• Work order
Please output exactly the lines below, starting at the line that has "focal_mm: 4.15" and ending at the line that has "f_number: 3.4", both included; leave out all pictures and include nothing else.

• Record excerpts
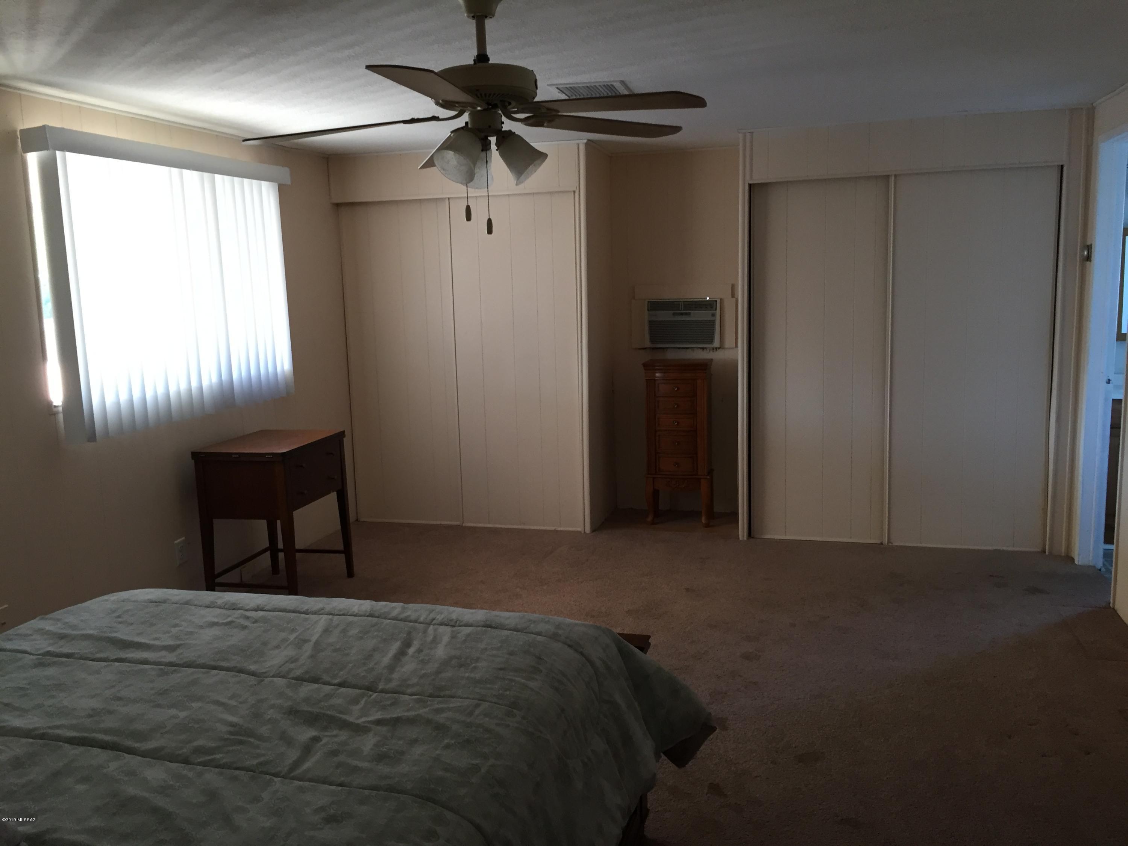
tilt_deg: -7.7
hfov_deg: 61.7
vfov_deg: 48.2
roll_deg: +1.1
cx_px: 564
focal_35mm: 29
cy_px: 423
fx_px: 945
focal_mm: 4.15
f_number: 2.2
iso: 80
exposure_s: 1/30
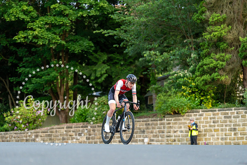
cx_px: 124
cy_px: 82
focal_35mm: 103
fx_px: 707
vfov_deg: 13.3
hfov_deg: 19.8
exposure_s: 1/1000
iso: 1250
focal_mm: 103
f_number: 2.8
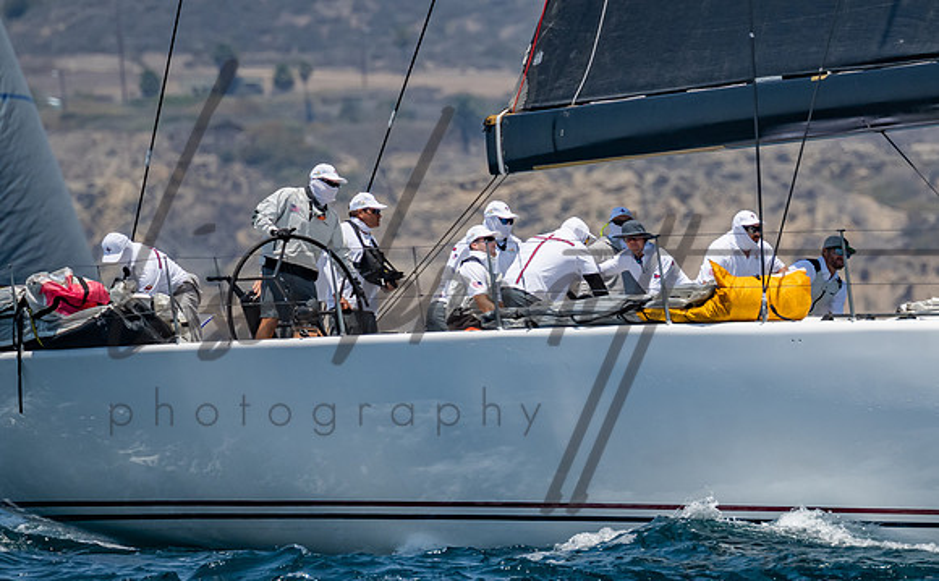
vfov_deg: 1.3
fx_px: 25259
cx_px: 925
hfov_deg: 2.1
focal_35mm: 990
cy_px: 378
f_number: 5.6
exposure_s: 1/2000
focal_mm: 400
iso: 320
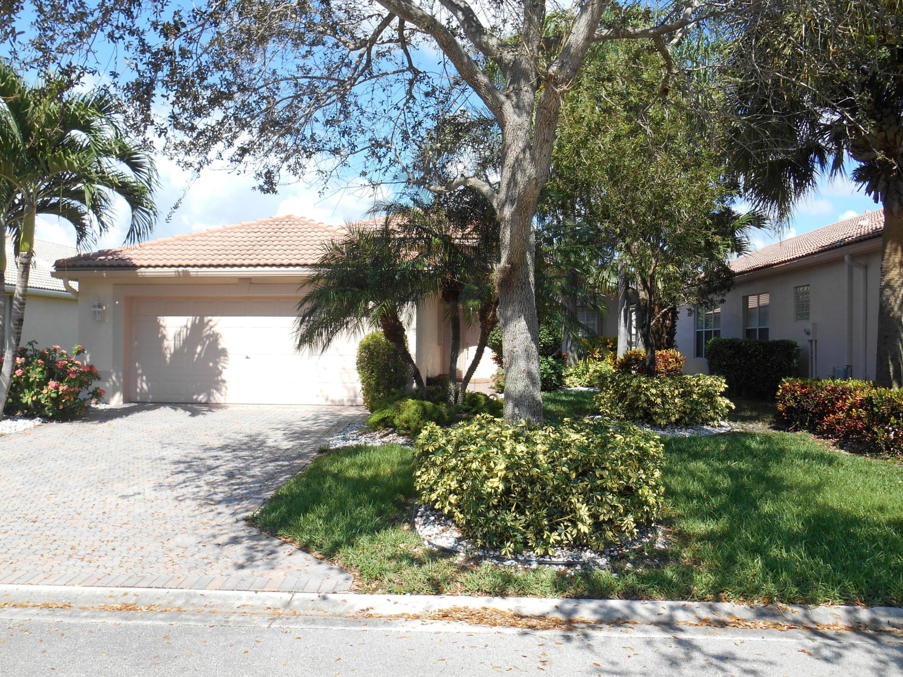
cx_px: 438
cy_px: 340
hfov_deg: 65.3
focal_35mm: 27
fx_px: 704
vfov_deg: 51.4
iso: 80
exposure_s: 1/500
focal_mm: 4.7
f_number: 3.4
--
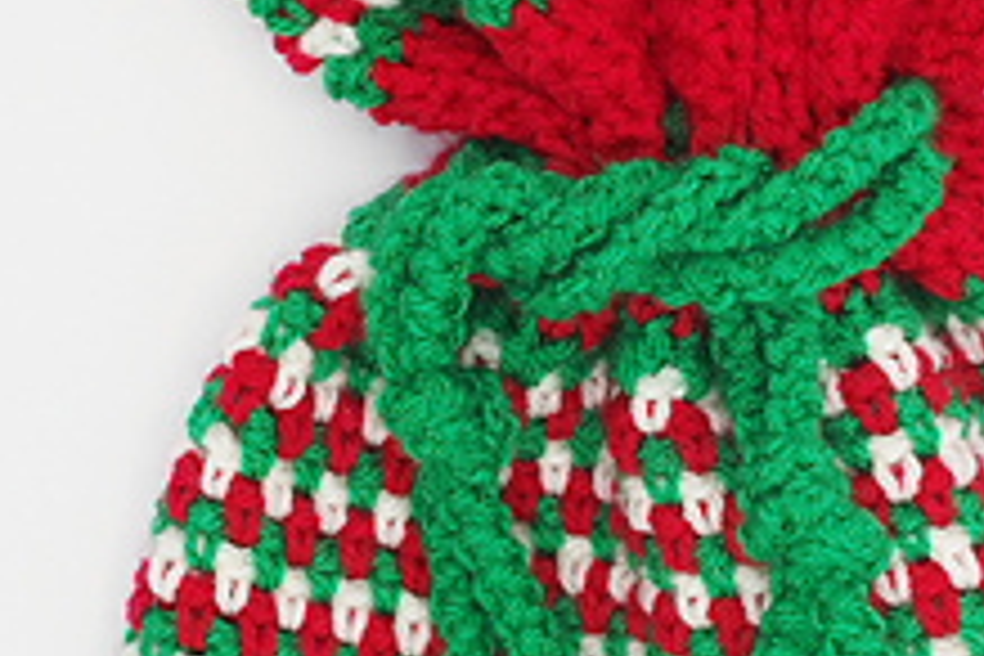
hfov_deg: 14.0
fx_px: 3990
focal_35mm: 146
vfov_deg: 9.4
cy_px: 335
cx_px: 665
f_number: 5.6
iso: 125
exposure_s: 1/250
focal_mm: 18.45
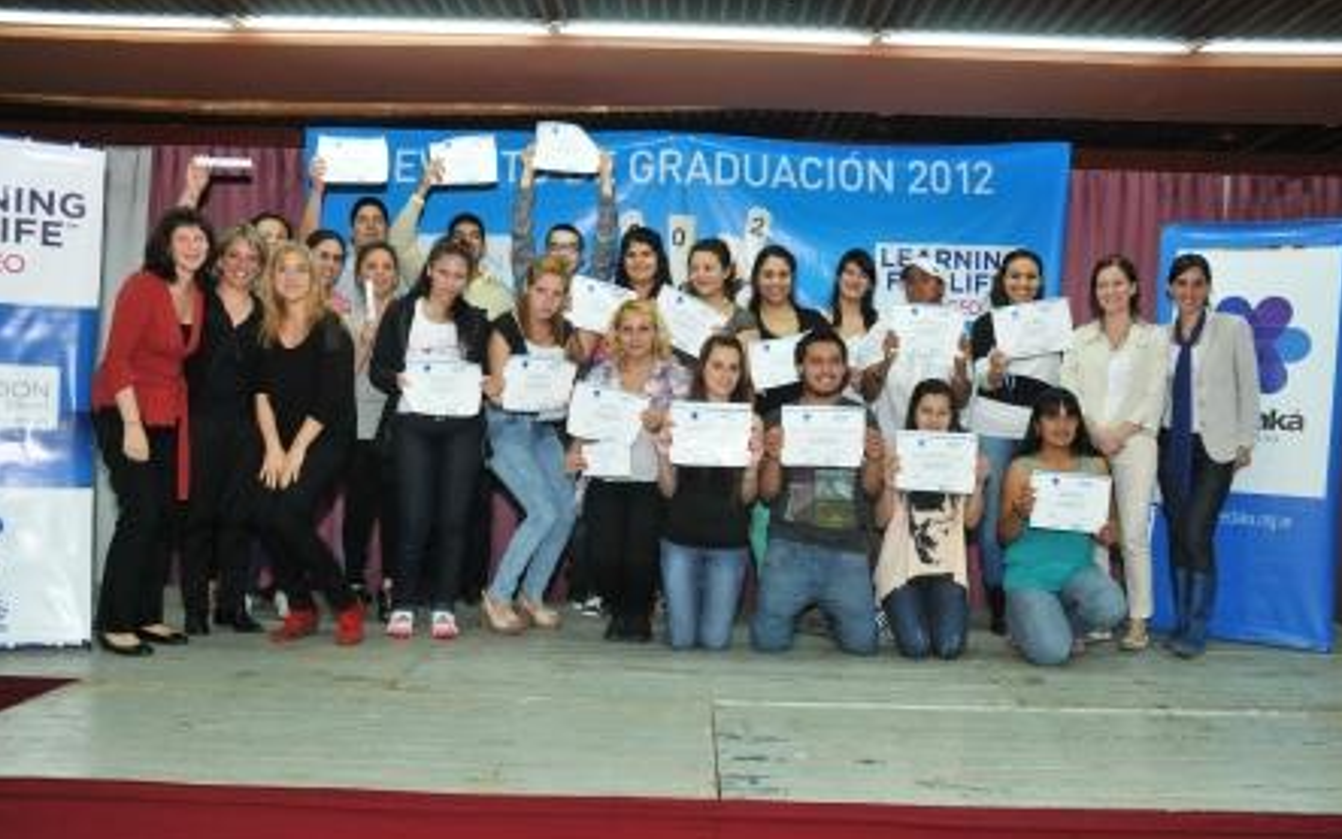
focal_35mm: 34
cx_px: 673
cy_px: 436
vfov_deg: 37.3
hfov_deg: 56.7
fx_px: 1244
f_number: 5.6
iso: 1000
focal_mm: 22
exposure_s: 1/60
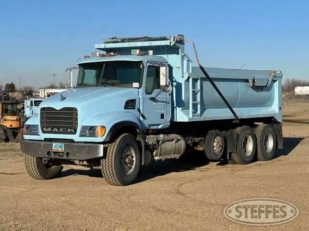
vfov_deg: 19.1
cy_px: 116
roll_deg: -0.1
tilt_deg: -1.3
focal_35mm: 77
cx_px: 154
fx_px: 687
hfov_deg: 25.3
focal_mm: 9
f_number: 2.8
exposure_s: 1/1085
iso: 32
--
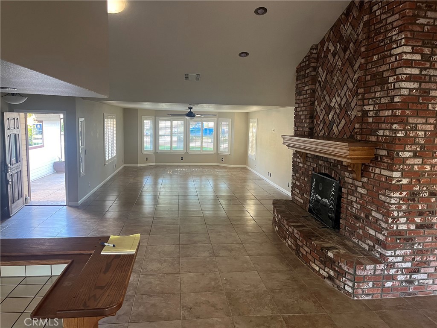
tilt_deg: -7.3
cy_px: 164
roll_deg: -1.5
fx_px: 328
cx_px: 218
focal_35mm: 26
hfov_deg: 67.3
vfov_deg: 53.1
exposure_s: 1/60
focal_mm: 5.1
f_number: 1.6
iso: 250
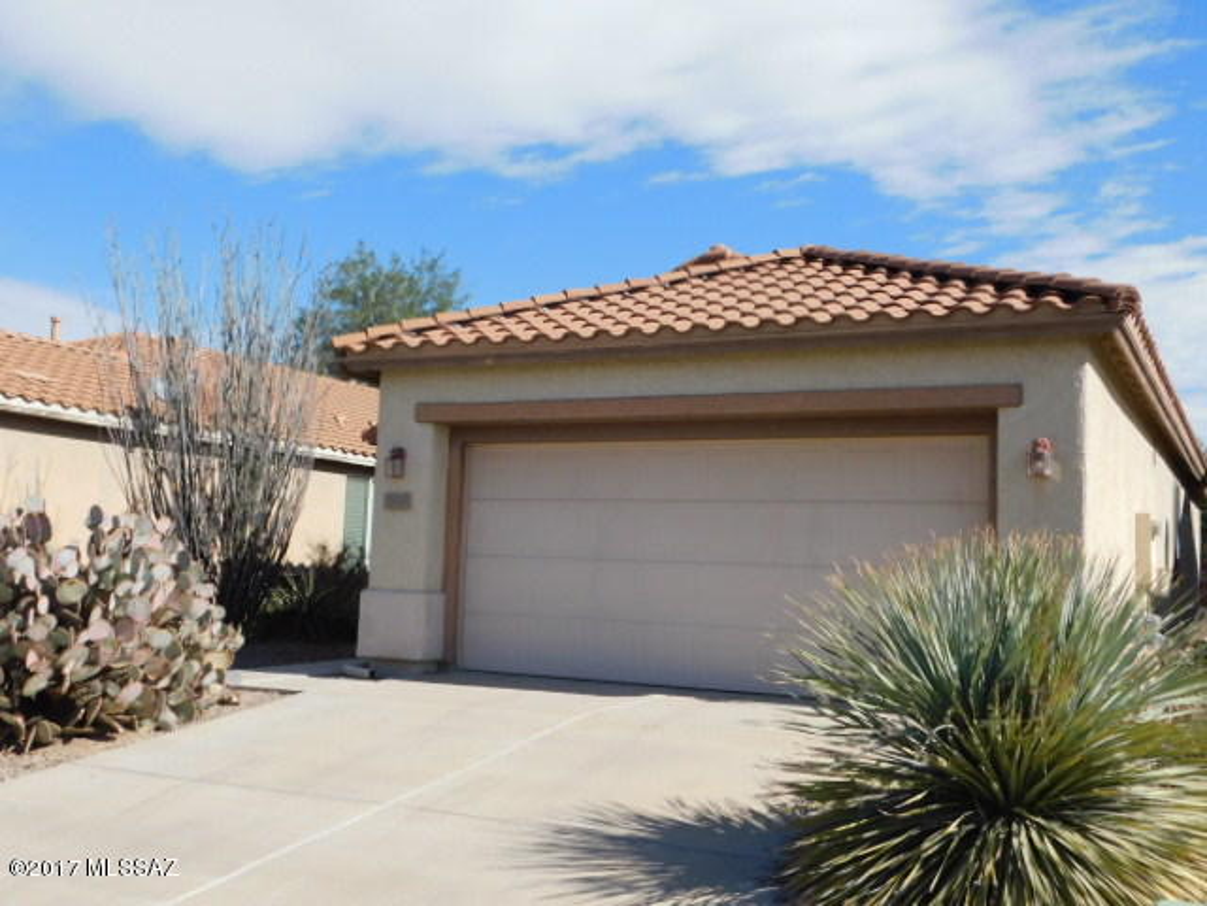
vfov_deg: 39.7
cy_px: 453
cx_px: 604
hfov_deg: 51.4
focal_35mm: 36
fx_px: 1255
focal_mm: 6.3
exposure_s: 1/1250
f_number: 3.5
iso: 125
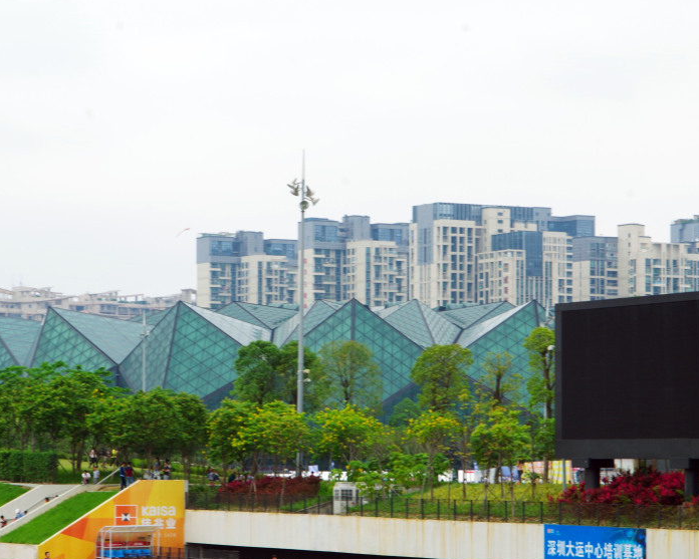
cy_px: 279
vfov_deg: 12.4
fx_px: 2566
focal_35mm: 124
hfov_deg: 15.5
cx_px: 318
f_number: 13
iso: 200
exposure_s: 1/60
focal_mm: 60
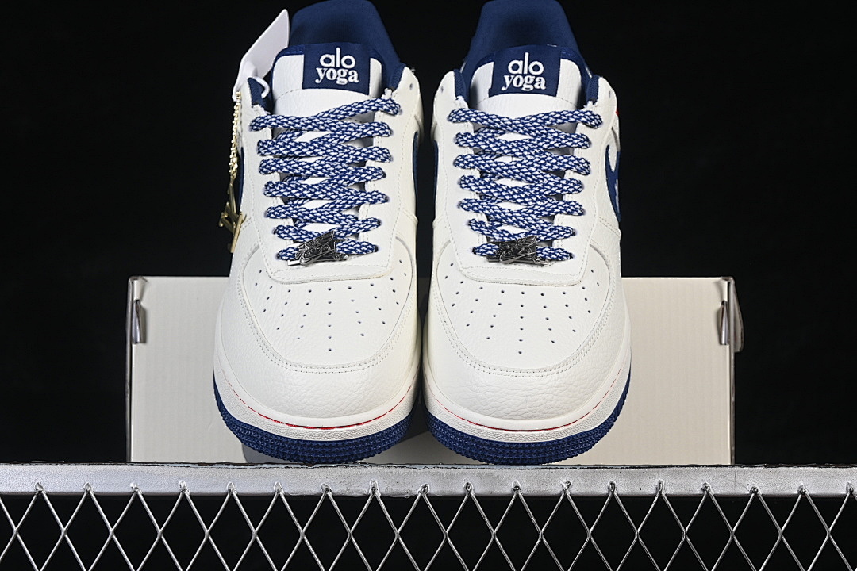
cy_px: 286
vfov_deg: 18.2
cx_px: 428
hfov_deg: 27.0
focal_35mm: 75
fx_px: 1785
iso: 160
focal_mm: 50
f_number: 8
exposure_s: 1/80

• Finished exercise
focal_mm: 4.15
f_number: 2.2
iso: 80
exposure_s: 1/30
cx_px: 124
cy_px: 82
focal_35mm: 103
fx_px: 707
vfov_deg: 13.3
hfov_deg: 19.8
exposure_s: 1/1000
iso: 1250
focal_mm: 103
f_number: 2.8
vfov_deg: 1.3
fx_px: 25259
cx_px: 925
hfov_deg: 2.1
focal_35mm: 990
cy_px: 378
f_number: 5.6
exposure_s: 1/2000
focal_mm: 400
iso: 320
cx_px: 438
cy_px: 340
hfov_deg: 65.3
focal_35mm: 27
fx_px: 704
vfov_deg: 51.4
iso: 80
exposure_s: 1/500
focal_mm: 4.7
f_number: 3.4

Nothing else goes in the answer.